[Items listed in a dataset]

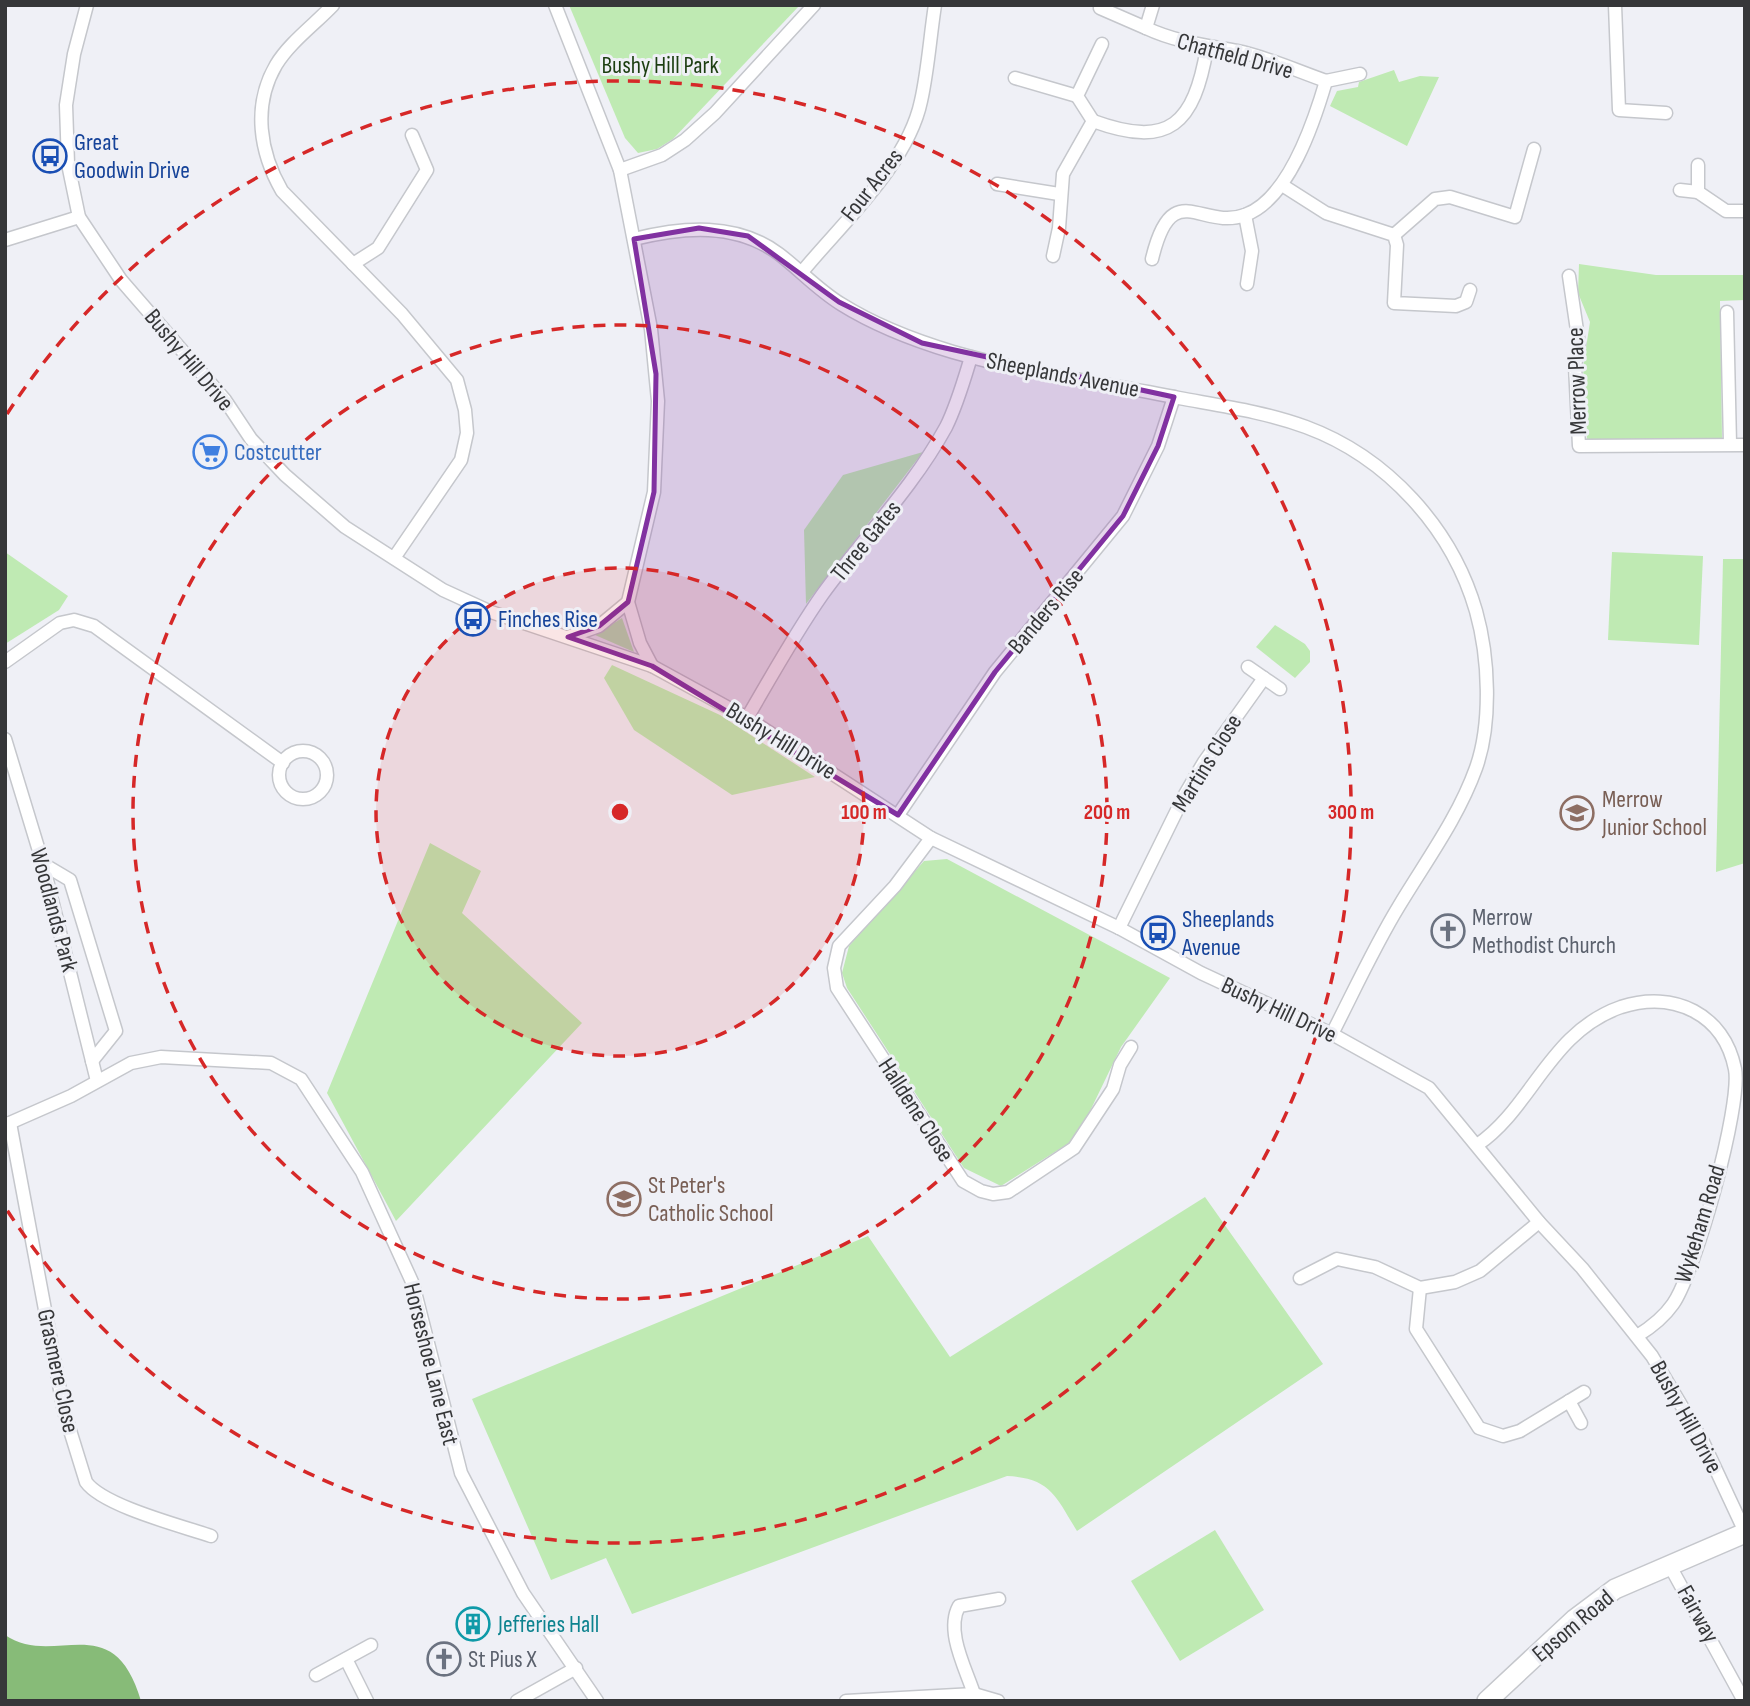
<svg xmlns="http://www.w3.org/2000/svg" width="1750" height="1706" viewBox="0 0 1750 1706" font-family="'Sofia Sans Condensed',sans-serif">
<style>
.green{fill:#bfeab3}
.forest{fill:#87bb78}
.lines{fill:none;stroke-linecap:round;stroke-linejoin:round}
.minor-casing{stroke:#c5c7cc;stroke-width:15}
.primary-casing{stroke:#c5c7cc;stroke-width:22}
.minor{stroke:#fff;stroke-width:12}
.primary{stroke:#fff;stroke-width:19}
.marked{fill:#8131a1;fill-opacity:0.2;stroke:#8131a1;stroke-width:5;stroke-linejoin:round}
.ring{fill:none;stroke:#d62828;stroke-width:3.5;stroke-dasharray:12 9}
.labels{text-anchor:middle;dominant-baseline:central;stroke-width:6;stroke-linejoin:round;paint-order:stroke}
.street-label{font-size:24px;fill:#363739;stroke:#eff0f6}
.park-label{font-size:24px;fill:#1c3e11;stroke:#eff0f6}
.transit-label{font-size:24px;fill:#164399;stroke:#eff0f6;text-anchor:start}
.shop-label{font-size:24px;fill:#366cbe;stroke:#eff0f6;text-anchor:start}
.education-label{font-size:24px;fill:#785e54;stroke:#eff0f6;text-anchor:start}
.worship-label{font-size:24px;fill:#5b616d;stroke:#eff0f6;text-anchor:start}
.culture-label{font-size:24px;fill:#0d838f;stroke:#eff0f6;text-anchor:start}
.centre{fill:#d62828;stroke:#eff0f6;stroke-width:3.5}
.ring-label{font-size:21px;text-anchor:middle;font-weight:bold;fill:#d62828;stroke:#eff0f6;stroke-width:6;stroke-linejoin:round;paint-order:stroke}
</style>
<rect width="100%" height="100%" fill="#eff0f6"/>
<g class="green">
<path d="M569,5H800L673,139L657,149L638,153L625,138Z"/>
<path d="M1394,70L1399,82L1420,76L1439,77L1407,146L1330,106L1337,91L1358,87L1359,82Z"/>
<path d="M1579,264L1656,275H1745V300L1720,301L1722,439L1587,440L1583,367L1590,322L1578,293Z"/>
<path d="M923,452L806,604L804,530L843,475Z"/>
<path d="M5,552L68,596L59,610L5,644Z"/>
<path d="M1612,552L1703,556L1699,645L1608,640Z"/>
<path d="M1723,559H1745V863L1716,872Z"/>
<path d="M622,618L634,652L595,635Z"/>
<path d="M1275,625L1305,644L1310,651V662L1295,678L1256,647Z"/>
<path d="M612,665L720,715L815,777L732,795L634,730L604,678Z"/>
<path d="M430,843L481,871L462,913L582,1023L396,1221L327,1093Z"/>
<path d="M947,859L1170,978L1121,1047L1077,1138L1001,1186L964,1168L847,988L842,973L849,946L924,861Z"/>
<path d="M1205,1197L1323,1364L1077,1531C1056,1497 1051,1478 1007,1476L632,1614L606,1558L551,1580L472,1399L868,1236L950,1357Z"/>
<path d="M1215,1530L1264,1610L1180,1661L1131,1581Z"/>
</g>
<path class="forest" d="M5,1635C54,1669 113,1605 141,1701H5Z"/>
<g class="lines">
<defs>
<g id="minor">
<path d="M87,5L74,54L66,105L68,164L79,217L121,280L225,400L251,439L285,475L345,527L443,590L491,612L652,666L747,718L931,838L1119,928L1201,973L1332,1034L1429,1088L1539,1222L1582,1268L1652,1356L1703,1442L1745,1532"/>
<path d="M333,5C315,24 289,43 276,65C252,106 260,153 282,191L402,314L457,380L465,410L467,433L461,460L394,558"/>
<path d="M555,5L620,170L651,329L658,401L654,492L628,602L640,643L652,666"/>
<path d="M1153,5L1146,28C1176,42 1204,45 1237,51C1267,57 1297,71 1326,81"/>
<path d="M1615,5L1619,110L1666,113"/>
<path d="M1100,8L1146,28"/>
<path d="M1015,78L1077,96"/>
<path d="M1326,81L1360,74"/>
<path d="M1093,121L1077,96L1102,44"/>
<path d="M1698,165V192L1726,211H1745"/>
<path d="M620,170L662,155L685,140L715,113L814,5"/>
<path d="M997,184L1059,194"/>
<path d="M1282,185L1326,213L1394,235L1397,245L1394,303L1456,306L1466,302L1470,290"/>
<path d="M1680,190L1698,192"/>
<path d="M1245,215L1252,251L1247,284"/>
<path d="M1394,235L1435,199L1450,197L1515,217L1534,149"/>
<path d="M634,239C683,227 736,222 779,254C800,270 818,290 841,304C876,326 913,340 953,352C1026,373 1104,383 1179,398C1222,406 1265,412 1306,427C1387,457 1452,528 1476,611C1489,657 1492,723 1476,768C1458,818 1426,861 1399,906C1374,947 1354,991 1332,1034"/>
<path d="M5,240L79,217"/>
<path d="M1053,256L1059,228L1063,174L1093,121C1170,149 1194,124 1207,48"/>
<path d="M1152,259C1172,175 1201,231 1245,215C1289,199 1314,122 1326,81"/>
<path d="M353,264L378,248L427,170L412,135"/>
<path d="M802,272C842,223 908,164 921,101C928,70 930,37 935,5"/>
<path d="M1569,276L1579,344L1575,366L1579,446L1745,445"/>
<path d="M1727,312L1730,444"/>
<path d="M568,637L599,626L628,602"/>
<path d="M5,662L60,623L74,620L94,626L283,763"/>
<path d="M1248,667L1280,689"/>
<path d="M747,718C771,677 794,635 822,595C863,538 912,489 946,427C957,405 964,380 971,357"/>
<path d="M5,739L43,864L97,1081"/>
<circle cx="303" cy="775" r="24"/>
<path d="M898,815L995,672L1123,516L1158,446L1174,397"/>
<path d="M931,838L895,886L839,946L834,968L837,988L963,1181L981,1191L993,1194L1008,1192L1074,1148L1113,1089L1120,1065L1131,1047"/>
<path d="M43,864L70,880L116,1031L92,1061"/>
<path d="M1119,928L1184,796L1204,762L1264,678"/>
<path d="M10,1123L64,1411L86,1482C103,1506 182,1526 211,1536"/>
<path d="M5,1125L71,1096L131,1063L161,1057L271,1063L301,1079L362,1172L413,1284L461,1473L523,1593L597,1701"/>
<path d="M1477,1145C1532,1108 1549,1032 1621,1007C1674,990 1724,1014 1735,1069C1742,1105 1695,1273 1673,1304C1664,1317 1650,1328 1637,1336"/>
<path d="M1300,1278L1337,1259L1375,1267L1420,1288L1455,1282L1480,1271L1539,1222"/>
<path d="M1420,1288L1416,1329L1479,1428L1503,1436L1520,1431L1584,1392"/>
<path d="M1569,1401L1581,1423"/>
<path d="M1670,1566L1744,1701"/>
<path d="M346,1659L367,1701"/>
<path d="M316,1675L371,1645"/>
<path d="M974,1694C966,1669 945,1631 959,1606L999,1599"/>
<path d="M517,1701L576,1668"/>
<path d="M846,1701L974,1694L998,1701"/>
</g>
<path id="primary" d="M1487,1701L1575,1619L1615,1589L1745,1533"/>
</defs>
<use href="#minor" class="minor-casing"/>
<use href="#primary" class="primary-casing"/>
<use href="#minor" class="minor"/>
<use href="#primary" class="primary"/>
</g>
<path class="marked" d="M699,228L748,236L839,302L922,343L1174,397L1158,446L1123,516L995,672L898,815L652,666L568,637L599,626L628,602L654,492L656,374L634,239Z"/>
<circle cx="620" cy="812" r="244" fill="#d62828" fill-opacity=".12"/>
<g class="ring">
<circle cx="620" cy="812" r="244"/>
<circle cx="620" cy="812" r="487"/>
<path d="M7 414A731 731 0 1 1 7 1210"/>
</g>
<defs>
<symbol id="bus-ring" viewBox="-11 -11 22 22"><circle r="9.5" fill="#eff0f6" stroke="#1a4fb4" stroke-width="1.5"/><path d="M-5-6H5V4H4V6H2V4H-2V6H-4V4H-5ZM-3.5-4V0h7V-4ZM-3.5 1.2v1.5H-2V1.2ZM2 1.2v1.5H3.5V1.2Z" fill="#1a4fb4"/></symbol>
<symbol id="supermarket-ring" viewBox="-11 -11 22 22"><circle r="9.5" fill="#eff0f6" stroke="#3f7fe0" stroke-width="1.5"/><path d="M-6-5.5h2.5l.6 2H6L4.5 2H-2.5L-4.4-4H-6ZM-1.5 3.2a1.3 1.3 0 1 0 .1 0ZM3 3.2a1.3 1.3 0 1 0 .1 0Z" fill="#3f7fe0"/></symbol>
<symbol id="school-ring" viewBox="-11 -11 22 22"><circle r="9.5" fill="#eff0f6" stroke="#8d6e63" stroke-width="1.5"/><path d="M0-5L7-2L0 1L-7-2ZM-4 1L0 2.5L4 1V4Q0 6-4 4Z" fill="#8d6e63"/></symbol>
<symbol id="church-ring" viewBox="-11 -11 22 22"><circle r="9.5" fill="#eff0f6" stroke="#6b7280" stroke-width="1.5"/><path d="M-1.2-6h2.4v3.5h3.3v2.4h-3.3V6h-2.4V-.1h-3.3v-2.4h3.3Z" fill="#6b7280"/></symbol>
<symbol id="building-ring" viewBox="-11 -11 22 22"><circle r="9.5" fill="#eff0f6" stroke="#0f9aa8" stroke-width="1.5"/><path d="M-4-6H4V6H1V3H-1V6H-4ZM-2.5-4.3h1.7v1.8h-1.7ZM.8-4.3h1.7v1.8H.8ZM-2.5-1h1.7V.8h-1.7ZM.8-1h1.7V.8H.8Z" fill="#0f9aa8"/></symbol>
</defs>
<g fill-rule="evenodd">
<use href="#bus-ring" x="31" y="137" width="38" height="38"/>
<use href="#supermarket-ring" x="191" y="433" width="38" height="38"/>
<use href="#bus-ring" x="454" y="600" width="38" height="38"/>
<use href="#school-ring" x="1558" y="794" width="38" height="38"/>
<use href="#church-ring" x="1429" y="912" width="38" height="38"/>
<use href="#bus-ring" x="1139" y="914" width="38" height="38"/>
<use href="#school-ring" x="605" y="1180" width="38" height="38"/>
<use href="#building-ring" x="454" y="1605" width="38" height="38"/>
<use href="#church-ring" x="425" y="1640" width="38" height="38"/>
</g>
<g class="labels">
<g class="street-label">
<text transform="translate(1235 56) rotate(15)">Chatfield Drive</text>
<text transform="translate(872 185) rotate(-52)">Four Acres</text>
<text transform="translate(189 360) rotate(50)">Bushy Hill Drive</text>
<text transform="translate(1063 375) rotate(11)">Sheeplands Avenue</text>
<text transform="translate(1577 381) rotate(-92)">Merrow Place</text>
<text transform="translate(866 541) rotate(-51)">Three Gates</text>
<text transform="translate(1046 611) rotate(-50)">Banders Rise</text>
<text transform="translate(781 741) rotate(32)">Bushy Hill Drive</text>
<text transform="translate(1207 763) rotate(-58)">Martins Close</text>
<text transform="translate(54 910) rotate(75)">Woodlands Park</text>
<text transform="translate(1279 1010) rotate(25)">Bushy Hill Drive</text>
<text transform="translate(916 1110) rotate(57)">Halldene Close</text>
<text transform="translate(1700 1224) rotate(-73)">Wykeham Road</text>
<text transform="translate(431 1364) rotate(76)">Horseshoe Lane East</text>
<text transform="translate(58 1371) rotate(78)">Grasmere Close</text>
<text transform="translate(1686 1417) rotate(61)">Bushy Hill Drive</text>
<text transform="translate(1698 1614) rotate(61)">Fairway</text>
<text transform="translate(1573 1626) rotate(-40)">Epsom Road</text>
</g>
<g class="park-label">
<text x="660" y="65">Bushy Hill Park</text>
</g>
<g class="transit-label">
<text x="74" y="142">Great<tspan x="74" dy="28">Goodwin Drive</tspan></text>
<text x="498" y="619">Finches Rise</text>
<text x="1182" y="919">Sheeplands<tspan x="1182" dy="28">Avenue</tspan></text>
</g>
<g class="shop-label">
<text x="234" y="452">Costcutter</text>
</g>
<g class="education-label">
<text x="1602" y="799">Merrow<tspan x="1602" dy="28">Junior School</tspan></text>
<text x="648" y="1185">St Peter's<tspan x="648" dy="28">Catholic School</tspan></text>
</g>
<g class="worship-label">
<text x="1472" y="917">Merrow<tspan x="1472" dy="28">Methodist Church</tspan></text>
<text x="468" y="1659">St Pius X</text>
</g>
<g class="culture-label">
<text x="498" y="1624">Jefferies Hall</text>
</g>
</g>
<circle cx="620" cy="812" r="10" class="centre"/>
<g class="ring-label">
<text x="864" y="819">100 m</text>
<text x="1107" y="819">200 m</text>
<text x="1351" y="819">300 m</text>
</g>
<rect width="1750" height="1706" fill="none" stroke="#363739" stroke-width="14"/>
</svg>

Assignment =
I need each line of the entries that holds the string "casing" located and copied.

Answer to this problem =
.minor-casing{stroke:#c5c7cc;stroke-width:15}
.primary-casing{stroke:#c5c7cc;stroke-width:22}
<use href="#minor" class="minor-casing"/>
<use href="#primary" class="primary-casing"/>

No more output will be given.